Except in this case, the Comptroller of the Currency will be holding a pistol with its barrel bent downward at a 90-degree angle, so that in whichever direction he points that pistol, he is likely to shoot himself in the foot.

Don't get me wrong, I am a big supporter of the OCC's effort to codify enforceable best-practice standards and install real accountability in our largest banks through the mechanism of heightened expectations.  See my previous blog posting - Strong Coffee and Weak Tea   But upon reflection, I now also strongly believe that doing so outside the forum of interagency cooperation, without an accompanying policy statement signifying interagency consensus, is the grandest of follies.  It could foreshadow a seismic change in the distribution of federal- vs. state-chartered banks among the population of banks with assets greater than $50 billion... a group small in number, but immense in banking marketplace presence.

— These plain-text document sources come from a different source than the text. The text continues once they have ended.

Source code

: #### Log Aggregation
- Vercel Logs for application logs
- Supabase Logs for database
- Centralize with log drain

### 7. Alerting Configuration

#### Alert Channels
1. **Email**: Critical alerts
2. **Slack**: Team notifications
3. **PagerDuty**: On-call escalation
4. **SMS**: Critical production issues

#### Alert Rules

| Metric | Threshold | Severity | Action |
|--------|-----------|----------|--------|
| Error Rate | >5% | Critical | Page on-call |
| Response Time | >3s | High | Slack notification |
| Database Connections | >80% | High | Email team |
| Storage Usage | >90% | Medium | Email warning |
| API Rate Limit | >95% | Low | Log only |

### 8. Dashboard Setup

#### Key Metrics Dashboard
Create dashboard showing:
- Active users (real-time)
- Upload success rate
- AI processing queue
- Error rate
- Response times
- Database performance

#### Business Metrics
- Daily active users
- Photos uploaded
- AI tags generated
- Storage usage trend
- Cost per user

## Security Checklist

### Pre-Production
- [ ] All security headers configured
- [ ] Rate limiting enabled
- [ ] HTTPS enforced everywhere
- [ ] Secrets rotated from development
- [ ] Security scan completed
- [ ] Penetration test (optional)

At the present time, about two-thirds of the group have federally-chartered lead banks with the remainder having state-chartered lead banks.  Under the Comptroller's current informal version of his heightened expectations program those national banks are already being held to those higher expectations through the moral suasion exerted through the ongoing bank supervision process.  

The remaining banks in the group, the state-chartered banks, are not under the jurisdiction of the OCC and are therefore not subject to the heightened expectations program.  These state-chartered banks operate under governance standards presently outlined in law, regulation, and individual state or Federal Reserve or FDIC examination handbook guidelines.

The recent talk of Washington, among the Illuminati inside-the-beltway, has been the popularity of what have been called "tax inversions".  Where U.S. corporations are changing their tax domicile through mergers with other corporations in overseas jurisdictions with lower income tax rates; arbitraging their taxing authorities and thereby lessening their income tax burdens.  Something similar, onshore regulatory arbitrage, could happen if the Comptroller's heightened expectations guidelines are adopted in the Code of Federal Regulations without an explicit interagency policy backstop.

First, simply switching from a federal to a state bank charter in your home state makes the Comptroller's heightened expectations program go away - poof!  Second, as the "tax inversion" proponents have demonstrated, you do not have to move your operations to move your official corporate domicile.  In fact, there are many banks today where their official headquarters are in one city or state, while their corporate officers live and work elsewhere.  So the potential exists not only to convert to a state bank charter, but also to select any state bank regulator willing to roll out the Welcome Wagon in the states where the bank already has an established branch presence.

The latter option might even be attractive to those national banks with corporate domiciles in New York State.  In the State of New York, given the recent banker-bashing pyrotechnics by state officials, the state-level regulatory arbitrage calculus is more complicated... on one hand, there is the fire, and on the other hand, the frying pan.  By moving a corporate domicile to a different state and changing the home-state/host-state equation, the 1997 Nationwide Cooperative Agreement (signed by all state bank regulators) kicks in and at least the prospect exists for the state-level regulatory dynamics to change significantly.

The bane of bold leadership is that the Comptroller of the Currency becomes, by definition, a pioneer.  Pioneers were an important part of what made this country great.  But every pioneer weighed the implications of go-it-alone leadership against the benefits of collective action.

As hard and frustrating as the interagency agreement process can be, the OCC needs to push harder for an interagency policy statement on this topic because the ramifications of going-it-alone could radically change the present stasis in the balance of the dual banking system and put OCC on a slippery slope of becoming less relevant.  As the old saying points out, sometimes the lone pioneer is the guy lying face down in the mud with an arrow in his back.